PROBLEM TO SOLVE =>
From the entries below, copy each line in which the word "SQUARE" occurs.

Saved data entries
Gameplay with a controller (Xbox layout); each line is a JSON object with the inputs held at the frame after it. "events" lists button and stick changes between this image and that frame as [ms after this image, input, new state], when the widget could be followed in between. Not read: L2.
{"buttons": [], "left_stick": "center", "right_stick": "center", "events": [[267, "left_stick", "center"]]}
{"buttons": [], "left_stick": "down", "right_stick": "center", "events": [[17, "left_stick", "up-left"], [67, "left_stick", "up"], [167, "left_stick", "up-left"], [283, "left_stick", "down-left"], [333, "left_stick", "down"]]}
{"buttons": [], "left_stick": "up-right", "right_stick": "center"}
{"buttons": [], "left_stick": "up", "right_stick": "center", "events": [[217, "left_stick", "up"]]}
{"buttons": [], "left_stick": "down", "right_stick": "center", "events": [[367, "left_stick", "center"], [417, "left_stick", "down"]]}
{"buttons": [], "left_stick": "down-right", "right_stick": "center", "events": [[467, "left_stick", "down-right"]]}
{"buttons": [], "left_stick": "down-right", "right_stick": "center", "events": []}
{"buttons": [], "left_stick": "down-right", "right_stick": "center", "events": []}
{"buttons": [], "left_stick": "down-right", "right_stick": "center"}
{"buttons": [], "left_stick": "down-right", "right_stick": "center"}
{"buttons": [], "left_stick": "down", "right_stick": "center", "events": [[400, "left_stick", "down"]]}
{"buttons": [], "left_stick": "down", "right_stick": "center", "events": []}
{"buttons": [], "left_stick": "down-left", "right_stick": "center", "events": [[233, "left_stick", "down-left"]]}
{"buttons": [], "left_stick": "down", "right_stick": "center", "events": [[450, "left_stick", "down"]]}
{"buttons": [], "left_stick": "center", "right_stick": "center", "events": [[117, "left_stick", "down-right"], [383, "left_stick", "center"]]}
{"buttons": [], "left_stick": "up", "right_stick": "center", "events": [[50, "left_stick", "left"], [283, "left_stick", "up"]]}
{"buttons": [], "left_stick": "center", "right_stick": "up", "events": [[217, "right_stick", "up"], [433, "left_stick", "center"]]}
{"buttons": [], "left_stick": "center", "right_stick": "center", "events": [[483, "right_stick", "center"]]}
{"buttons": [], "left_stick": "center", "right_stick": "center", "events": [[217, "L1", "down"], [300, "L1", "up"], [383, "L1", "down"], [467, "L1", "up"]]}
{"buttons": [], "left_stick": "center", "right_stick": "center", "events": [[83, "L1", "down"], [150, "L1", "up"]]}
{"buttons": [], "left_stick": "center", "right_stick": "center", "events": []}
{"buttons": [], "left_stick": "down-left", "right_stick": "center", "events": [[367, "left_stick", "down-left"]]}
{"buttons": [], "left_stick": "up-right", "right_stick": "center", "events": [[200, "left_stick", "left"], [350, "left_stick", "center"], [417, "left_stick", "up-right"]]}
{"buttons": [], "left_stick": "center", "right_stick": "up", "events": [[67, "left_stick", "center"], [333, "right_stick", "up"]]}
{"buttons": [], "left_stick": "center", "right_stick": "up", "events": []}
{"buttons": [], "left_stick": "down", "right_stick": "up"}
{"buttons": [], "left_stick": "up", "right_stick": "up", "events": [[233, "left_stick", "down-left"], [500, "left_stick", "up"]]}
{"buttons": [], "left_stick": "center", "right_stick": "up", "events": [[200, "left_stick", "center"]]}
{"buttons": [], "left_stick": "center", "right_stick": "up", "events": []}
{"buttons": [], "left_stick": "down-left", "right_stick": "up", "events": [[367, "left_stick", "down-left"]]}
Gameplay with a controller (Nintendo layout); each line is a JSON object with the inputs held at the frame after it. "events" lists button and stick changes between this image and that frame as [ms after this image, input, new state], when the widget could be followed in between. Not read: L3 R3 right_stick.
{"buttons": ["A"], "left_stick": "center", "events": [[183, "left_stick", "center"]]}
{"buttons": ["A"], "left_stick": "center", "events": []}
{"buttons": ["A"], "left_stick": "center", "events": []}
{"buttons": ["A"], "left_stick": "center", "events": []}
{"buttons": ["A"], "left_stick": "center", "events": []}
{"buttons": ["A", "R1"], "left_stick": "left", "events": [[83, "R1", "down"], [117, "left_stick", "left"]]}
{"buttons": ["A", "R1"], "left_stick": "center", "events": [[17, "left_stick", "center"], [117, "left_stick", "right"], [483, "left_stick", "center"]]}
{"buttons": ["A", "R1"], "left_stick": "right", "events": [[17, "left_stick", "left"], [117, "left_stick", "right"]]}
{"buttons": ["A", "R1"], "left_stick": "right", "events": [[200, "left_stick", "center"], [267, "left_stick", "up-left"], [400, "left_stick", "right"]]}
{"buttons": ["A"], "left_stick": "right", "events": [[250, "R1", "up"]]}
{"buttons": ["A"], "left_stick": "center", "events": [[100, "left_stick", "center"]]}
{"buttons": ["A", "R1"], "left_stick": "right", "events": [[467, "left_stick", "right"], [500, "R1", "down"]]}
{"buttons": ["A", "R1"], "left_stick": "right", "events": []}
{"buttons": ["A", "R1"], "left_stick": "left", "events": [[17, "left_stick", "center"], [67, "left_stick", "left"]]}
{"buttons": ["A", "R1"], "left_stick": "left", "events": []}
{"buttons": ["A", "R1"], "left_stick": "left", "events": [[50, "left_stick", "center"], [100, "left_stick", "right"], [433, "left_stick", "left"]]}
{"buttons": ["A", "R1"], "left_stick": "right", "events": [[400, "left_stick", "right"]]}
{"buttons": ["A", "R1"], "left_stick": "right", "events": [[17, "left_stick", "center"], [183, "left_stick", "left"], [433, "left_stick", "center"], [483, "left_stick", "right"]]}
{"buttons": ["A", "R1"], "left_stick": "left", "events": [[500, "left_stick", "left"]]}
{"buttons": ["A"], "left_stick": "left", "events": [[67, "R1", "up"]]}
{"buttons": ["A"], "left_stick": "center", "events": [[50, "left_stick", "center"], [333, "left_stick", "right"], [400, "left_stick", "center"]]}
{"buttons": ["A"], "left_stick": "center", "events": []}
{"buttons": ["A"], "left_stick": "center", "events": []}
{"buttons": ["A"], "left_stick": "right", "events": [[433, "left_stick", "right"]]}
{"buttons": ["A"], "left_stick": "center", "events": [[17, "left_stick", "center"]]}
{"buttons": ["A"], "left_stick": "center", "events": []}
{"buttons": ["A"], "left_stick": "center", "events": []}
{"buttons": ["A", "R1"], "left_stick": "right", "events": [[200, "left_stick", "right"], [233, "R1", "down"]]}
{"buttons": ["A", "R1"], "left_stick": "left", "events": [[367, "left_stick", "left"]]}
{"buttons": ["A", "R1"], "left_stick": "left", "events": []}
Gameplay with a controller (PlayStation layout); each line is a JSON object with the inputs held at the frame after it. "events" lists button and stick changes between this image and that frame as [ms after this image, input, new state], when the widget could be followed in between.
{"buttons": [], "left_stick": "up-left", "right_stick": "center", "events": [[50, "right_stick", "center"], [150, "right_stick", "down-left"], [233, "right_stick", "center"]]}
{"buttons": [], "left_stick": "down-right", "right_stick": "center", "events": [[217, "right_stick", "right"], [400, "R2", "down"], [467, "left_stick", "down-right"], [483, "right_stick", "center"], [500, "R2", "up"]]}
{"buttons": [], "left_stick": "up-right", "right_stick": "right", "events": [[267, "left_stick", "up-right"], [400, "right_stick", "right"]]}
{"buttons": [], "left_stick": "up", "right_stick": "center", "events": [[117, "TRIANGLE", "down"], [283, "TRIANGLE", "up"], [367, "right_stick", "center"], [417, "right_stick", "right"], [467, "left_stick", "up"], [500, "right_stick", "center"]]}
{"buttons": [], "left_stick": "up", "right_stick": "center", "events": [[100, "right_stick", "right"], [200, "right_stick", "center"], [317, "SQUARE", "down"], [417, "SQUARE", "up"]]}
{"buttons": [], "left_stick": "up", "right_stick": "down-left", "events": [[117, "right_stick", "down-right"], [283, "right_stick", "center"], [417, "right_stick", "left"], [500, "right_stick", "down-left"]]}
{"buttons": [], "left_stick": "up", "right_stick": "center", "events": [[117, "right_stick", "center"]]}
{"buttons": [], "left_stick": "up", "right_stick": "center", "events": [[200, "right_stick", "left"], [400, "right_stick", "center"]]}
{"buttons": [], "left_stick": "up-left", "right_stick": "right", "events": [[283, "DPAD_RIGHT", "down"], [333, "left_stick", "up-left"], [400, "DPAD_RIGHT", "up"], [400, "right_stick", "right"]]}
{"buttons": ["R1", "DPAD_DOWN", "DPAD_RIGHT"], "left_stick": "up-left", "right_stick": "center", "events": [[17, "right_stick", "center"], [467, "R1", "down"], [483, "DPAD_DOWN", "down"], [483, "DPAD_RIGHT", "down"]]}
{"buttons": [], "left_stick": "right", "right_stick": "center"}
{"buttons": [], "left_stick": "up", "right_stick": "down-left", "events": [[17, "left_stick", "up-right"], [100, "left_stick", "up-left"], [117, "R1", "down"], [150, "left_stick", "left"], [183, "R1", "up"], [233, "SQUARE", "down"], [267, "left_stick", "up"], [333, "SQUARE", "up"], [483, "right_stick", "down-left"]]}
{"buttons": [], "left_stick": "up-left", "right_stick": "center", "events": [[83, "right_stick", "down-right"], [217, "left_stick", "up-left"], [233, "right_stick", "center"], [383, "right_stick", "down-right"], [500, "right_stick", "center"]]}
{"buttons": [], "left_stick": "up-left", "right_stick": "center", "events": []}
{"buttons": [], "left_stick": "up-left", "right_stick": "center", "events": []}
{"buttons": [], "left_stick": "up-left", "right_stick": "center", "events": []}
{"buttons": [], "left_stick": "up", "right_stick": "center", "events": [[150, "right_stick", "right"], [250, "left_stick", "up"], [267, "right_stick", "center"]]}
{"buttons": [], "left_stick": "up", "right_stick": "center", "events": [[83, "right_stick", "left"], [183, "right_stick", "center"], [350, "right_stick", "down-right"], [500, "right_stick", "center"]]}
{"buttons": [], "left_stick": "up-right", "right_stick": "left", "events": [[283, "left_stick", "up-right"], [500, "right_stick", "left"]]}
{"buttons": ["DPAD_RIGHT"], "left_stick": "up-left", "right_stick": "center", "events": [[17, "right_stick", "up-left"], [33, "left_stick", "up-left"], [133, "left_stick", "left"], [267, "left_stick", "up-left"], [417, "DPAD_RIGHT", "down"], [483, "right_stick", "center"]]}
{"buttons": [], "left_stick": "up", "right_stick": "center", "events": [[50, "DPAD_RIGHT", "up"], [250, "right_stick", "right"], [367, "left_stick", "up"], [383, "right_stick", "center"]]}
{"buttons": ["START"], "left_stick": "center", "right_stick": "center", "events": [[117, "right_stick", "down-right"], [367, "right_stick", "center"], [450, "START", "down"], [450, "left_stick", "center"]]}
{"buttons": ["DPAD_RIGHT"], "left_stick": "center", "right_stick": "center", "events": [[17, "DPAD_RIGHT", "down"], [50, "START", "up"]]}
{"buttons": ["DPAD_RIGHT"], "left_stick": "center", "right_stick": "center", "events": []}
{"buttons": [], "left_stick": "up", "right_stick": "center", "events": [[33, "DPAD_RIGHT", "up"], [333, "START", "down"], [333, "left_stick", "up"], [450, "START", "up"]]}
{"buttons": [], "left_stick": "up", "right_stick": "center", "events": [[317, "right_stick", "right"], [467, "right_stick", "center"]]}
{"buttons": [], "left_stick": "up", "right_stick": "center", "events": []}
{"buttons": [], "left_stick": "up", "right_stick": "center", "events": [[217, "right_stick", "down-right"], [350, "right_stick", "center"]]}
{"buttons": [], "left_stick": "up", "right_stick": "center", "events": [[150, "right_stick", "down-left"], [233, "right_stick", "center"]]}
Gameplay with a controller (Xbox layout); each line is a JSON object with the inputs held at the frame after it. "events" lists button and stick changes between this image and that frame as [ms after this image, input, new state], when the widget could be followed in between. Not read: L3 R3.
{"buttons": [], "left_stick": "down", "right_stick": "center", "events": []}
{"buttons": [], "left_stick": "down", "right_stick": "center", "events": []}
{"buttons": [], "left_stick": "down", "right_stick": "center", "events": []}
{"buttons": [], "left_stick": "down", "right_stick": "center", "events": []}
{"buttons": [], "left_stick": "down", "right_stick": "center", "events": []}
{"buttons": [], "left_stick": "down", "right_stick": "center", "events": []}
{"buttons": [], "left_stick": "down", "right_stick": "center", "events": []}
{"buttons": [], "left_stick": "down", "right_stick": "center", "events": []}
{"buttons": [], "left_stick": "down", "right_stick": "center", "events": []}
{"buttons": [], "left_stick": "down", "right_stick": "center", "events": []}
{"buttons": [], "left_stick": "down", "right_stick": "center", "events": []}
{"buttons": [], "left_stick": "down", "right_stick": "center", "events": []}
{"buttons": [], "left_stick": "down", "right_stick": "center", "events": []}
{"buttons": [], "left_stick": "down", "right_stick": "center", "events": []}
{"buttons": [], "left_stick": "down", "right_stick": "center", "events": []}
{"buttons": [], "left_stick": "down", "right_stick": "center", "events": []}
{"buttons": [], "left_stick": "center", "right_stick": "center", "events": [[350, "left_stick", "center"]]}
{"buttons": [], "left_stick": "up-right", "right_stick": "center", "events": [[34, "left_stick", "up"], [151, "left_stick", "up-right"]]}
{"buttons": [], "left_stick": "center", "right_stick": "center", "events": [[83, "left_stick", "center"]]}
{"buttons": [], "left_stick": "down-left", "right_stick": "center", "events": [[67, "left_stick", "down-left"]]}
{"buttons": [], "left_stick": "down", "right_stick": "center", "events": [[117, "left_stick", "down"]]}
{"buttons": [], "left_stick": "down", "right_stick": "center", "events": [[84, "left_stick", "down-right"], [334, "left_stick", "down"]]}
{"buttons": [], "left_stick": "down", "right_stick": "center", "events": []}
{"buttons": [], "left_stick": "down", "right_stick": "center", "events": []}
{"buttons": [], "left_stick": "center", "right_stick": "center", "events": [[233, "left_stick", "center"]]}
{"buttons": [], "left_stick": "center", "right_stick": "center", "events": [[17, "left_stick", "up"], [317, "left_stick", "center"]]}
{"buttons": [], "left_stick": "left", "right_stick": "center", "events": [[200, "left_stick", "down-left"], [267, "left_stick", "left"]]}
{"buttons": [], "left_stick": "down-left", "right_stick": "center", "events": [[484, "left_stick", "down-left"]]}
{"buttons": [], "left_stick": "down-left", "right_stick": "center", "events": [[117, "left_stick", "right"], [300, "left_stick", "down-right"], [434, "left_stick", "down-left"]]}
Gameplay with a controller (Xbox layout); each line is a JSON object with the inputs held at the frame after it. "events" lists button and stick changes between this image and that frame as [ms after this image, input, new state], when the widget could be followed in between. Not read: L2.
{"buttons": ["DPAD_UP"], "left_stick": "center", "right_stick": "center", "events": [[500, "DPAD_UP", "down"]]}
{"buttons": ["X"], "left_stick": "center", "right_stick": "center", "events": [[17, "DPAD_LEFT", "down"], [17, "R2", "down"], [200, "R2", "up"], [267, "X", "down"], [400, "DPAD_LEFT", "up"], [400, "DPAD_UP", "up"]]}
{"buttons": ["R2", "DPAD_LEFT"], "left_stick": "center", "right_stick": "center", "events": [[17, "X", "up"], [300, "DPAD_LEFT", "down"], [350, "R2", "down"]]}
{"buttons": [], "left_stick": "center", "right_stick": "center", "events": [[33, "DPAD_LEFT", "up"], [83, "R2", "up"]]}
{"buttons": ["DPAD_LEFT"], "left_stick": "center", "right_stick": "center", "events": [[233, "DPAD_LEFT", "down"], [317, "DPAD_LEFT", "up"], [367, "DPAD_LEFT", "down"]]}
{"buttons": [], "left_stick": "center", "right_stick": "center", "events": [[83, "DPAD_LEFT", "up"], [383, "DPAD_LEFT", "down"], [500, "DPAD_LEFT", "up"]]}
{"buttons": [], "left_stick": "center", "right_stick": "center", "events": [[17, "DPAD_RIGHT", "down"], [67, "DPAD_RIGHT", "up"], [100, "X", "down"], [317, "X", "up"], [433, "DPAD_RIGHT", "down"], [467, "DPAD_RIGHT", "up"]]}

SOLVED EXERCISE =>
{"buttons": [], "left_stick": "up", "right_stick": "center", "events": [[100, "right_stick", "right"], [200, "right_stick", "center"], [317, "SQUARE", "down"], [417, "SQUARE", "up"]]}
{"buttons": [], "left_stick": "up", "right_stick": "down-left", "events": [[17, "left_stick", "up-right"], [100, "left_stick", "up-left"], [117, "R1", "down"], [150, "left_stick", "left"], [183, "R1", "up"], [233, "SQUARE", "down"], [267, "left_stick", "up"], [333, "SQUARE", "up"], [483, "right_stick", "down-left"]]}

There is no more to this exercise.